# Extracted text
"""
- Cover for the studio version

Single by Celeste

from the album Not Your Muse
- Released: 4 September 2019
- Genre: Soul
- Length: 3:20 (studio version) 4:15 (album version) 5:03 (live version)
- Label: Polydor
- Songwriters: Celeste Waite; Stephen Wrabel; Jamie Hartman;
- Producer: Jamie Hartman

Celeste singles chronology
| "Coco Blood" (2019) | "Strange" (2019) | "Stop This Flame" (2020) |

Music video
- "Strange" on YouTube

Audio sample
- Audio sample of the song's chorus.file; help;

= Strange (Celeste song) =

2019 single by Celeste

"Strange" is a song by British singer and songwriter Celeste. The song was released on 4 September 2019 through Both Sides and Polydor Records as the lead single from her debut studio album Not Your Muse (2021). It was written by Celeste, Stephen Wrabel, and Jamie Hartman, who also produced the track. She released a live version of the song on 20 September 2019, as well as the song's music video in November 2019. The original version has been edited for radio play on the version titled "Strange (Edit)", therefore excluding an extra verse towards the end of the song.

== Background and composition ==
Celeste premiered the song at the BBC Music Introducing concert at The Lexington in February 2019. She told BBC, "You never know how you're gonna feel when you perform something for the first time and how people are going to react to it, and I had such a warm response and it seemed like it was a memorable song for people in that moment." Celeste told the Evening Standard, "They identified it as a special song."

"Strange" is "a tale of lost friendships and broken relationships". In the chorus, Celeste ponders: "Isn't it strange? / How people can change / From strangers to friends / Friends into lovers / And strangers again" over silky strings and a "haunting and delicate" piano melody.
"""
# Records supplied
"""
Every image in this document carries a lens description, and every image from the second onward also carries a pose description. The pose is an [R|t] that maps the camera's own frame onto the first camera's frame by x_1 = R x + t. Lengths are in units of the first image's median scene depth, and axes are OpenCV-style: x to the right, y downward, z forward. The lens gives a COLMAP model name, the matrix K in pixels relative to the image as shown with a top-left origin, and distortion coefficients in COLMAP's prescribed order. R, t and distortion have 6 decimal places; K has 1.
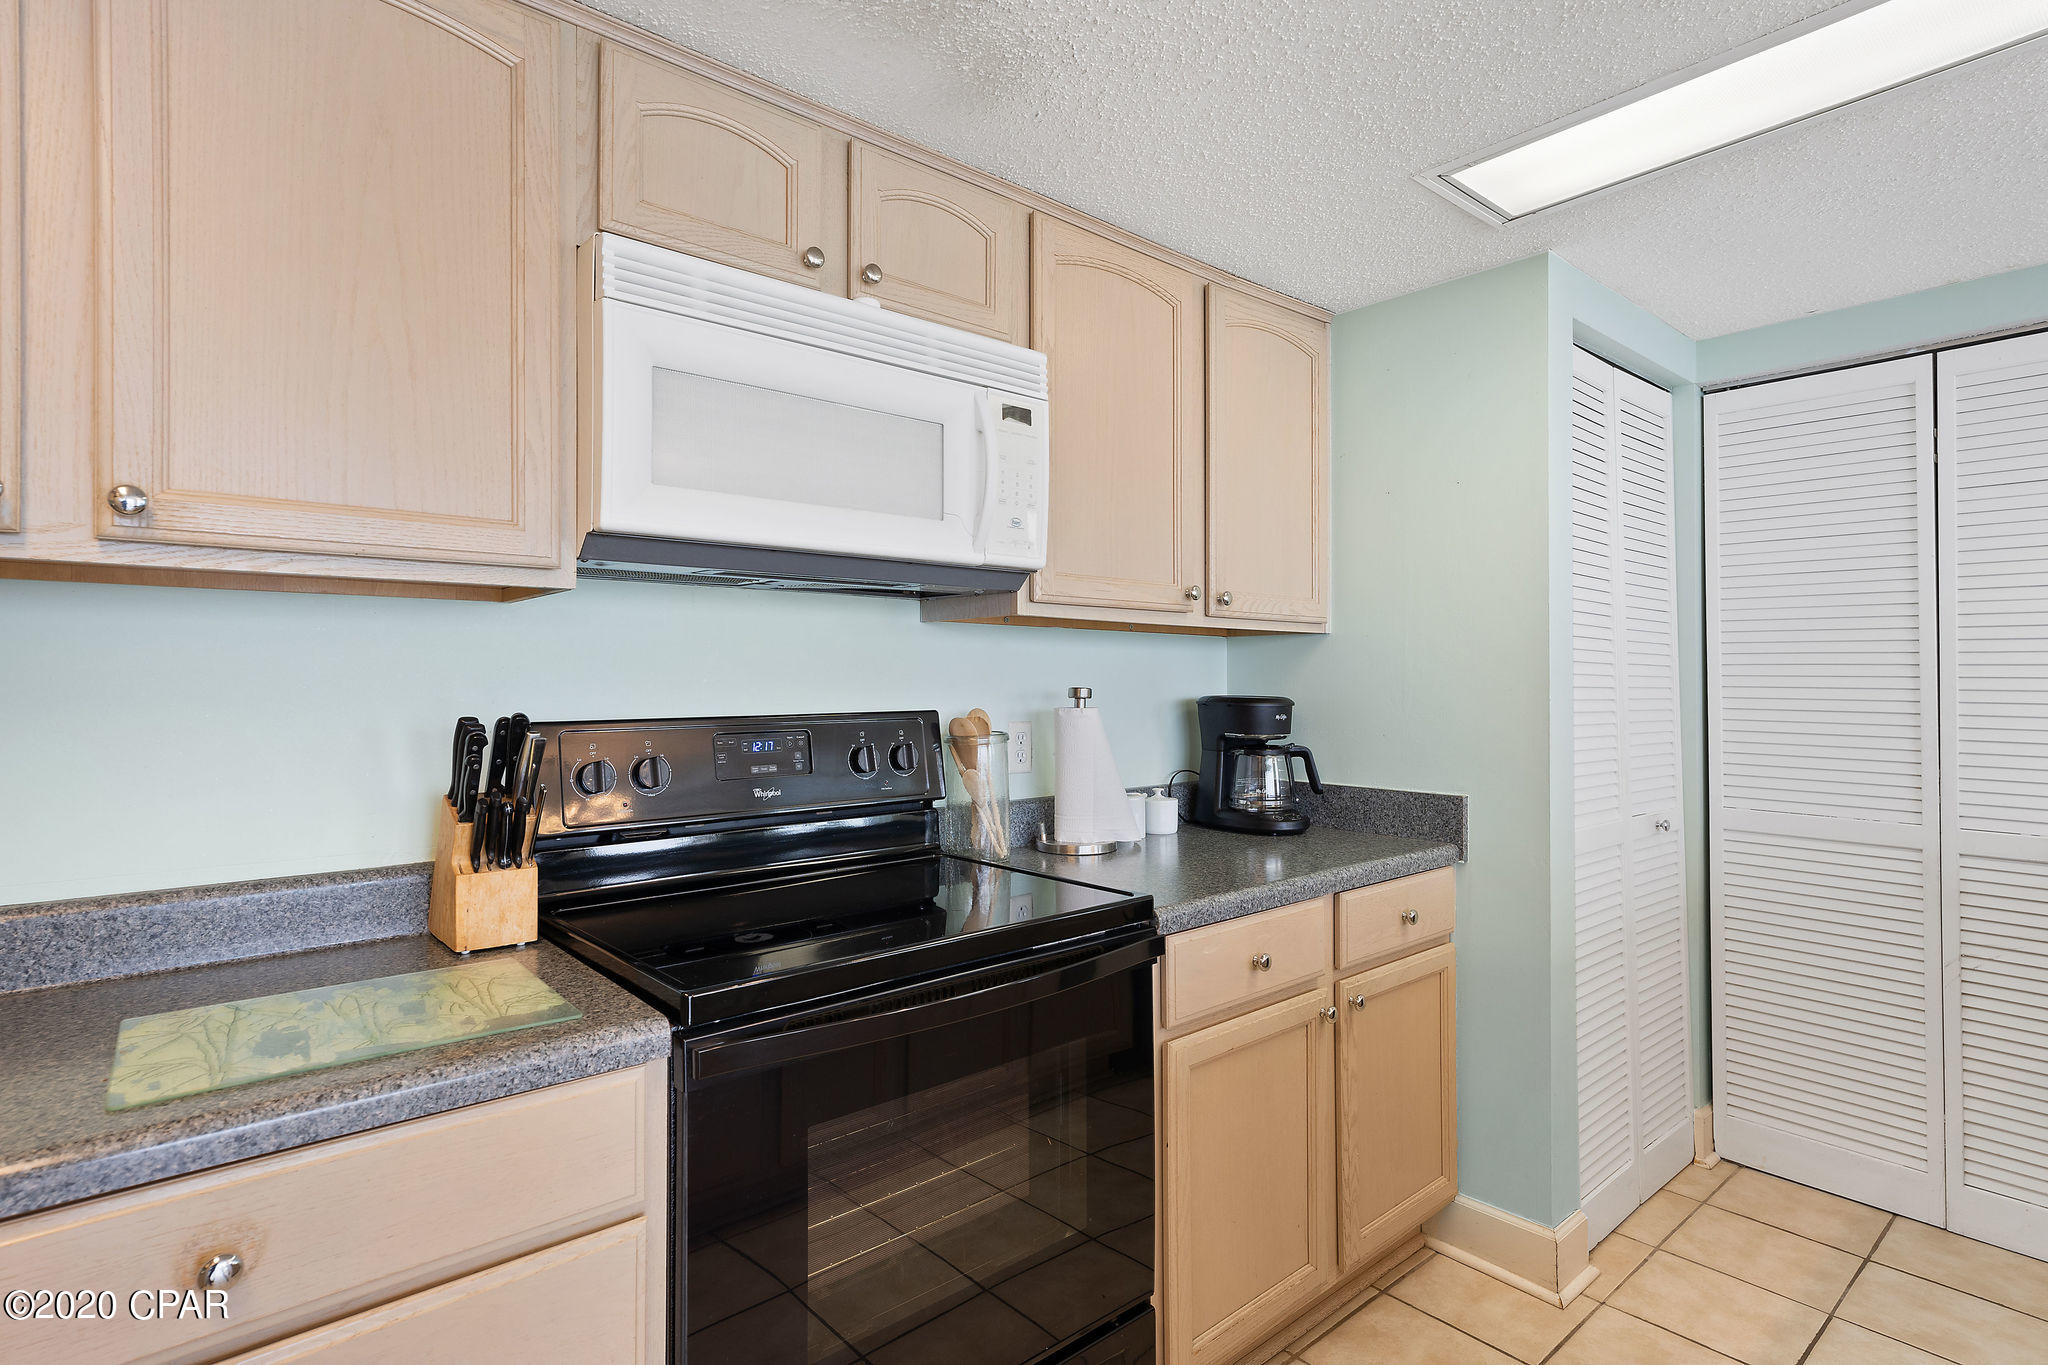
lens RADIAL K [[1016.5, 0, 997.5], [0, 1016.5, 675.4], [0, 0, 1]] dist [0.020053, -0.000589]
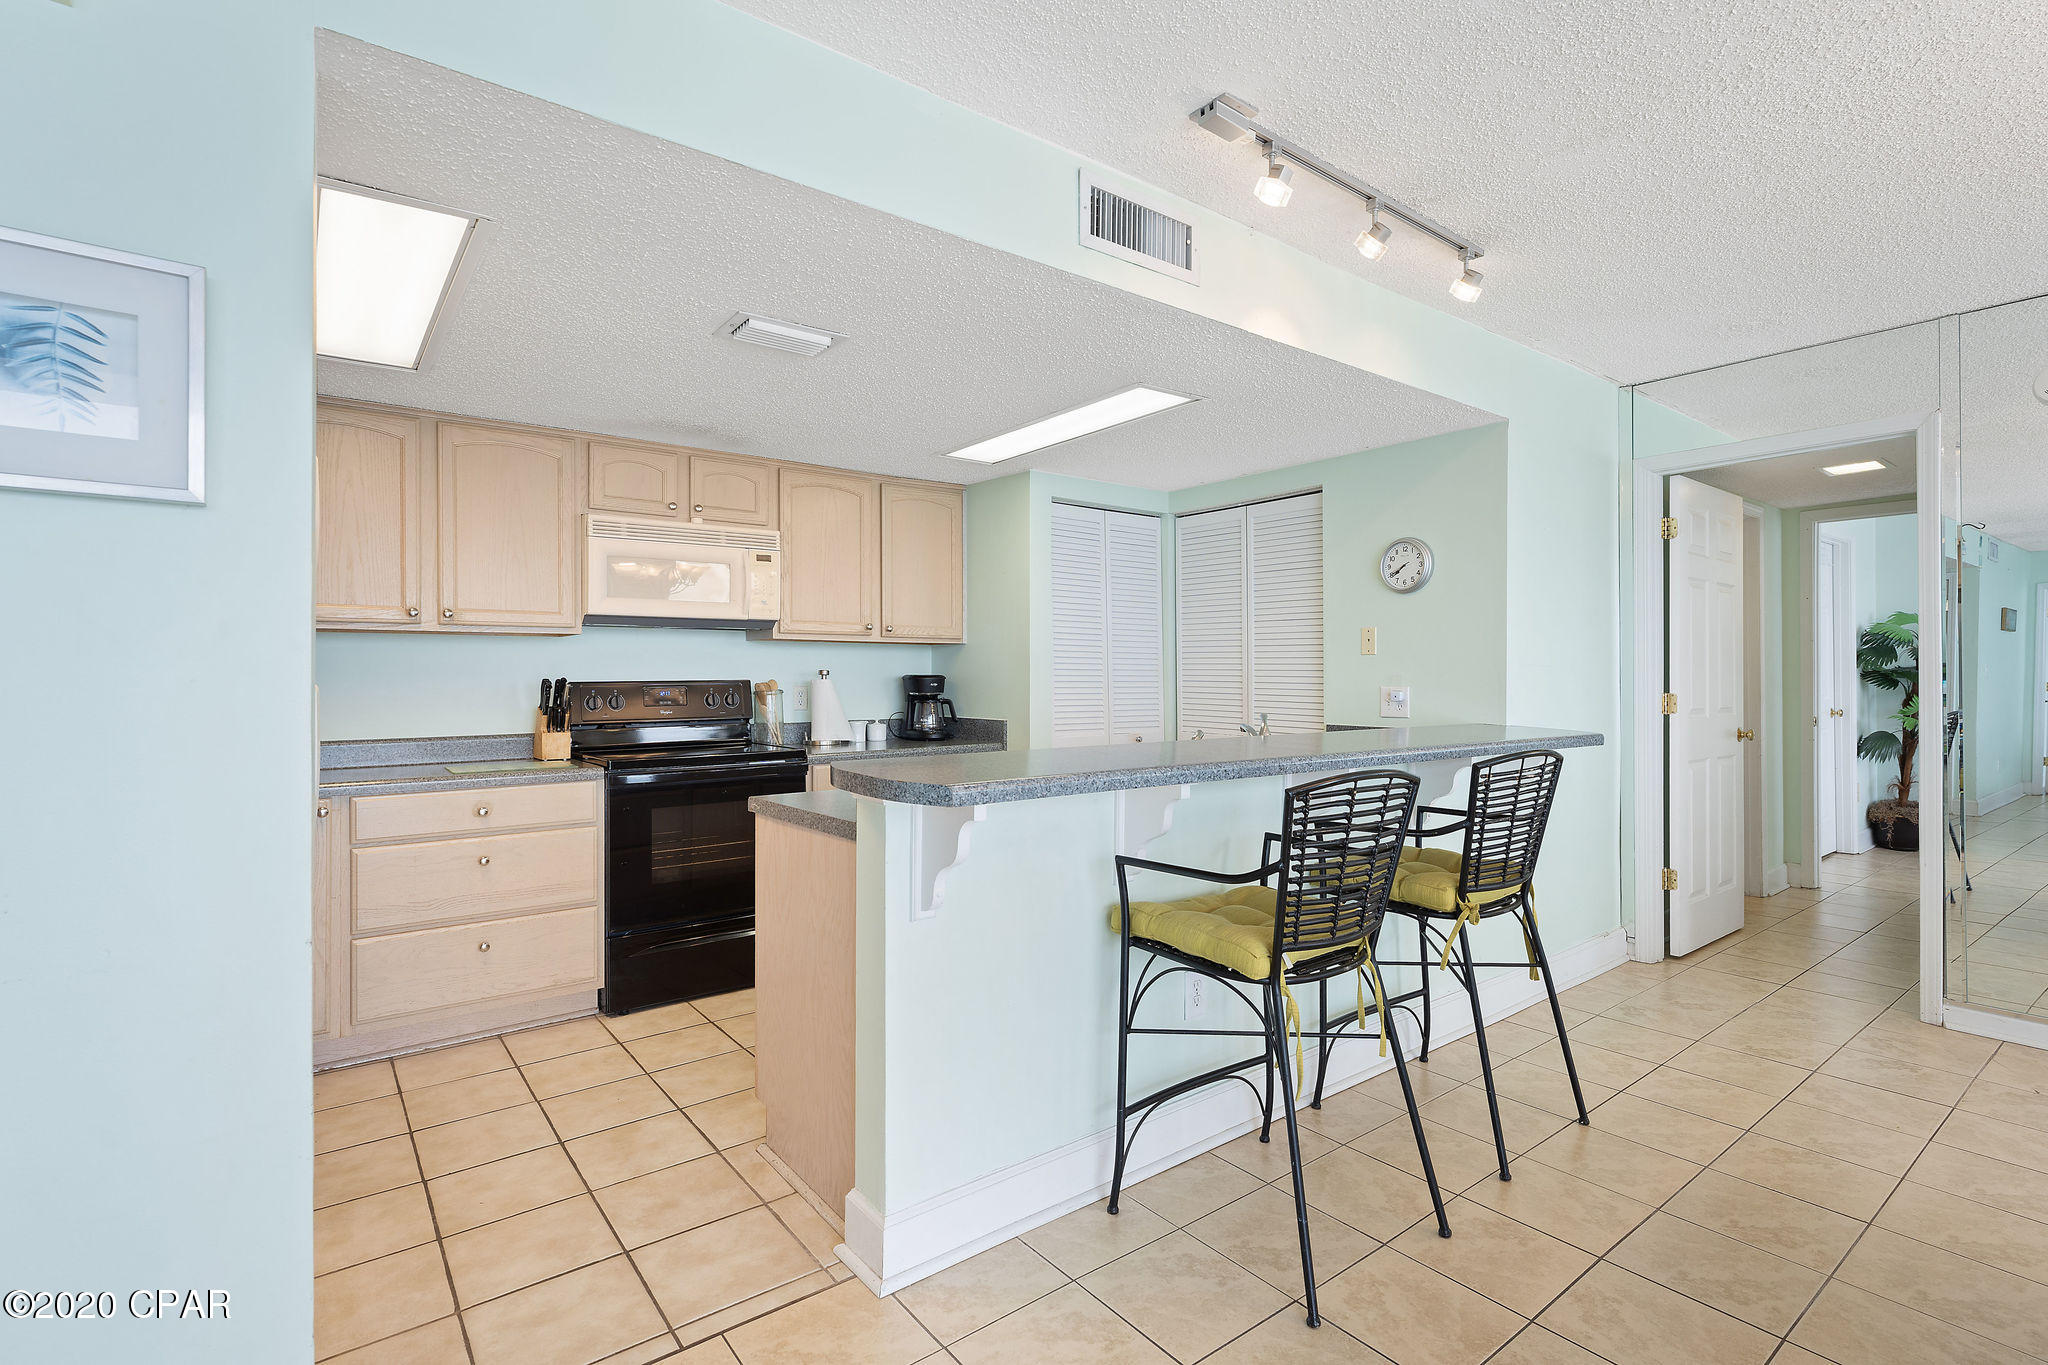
lens RADIAL K [[957.0, 0, 1024.0], [0, 957.0, 682.5], [0, 0, 1]] dist [-0.000613, -0.000041]
pose [[0.999224, -0.007233, -0.038724, 0.623681], [0.007442, 0.999958, 0.005266, 0.031883], [0.038685, -0.005550, 0.999236, -1.097227]]
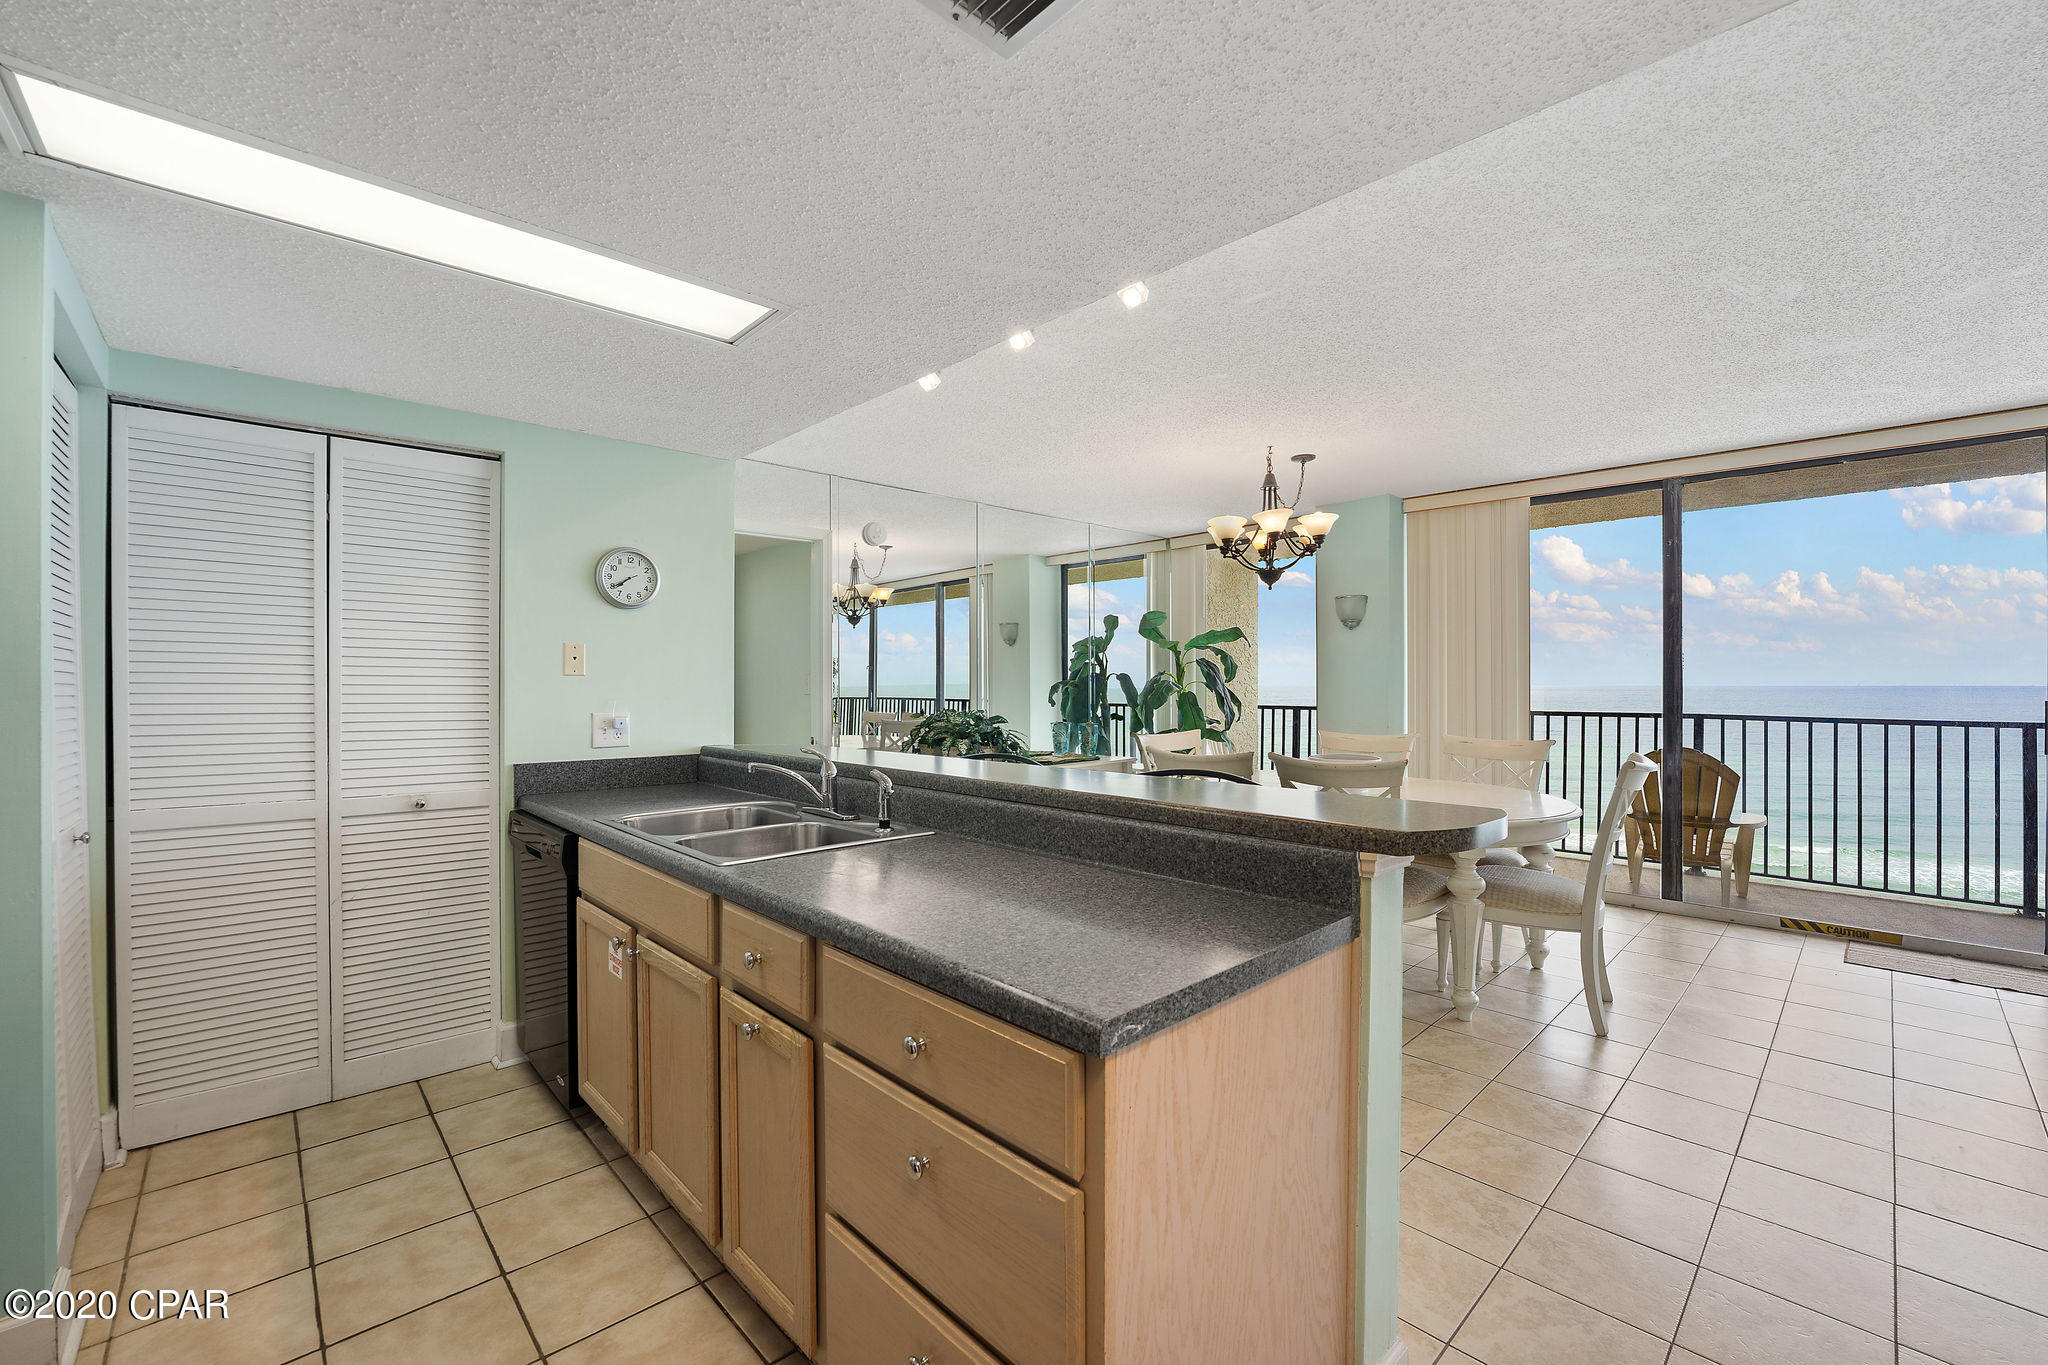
lens RADIAL K [[846.3, 0, 1031.4], [0, 846.3, 690.5], [0, 0, 1]] dist [-0.013697, 0.000474]
pose [[-0.056178, -0.009134, 0.998379, -0.232515], [-0.007136, 0.999936, 0.008747, -0.007373], [-0.998395, -0.006633, -0.056240, 0.199575]]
"""
# Required action A
For the article on the song "Strange," decide whether each statement agrees with it, answering yes or no and quoting the words that settle it: (i) Stephen Wrabel produced the track; (ii) Celeste premiered the song at The Lexington; (iii) the radio edit keeps an extra verse near the end.
# Required action B
Summarize the article on the song "Strange" in two sentences.
The listing comes from a separate source.

# Written response A
(i) No: "Jamie Hartman, who also produced the track."
(ii) Yes: "Celeste premiered the song at the BBC Music Introducing concert at The Lexington in February 2019."
(iii) No: "therefore excluding an extra verse towards the end of the song."

# Written response B
"Strange" is a song by British singer and songwriter Celeste, released on 4 September 2019 as the lead single from her debut studio album Not Your Muse and written by Celeste, Stephen Wrabel, and Jamie Hartman, who also produced it. Celeste premiered it at the BBC Music Introducing concert at The Lexington in February 2019, and the song is described as "a tale of lost friendships and broken relationships."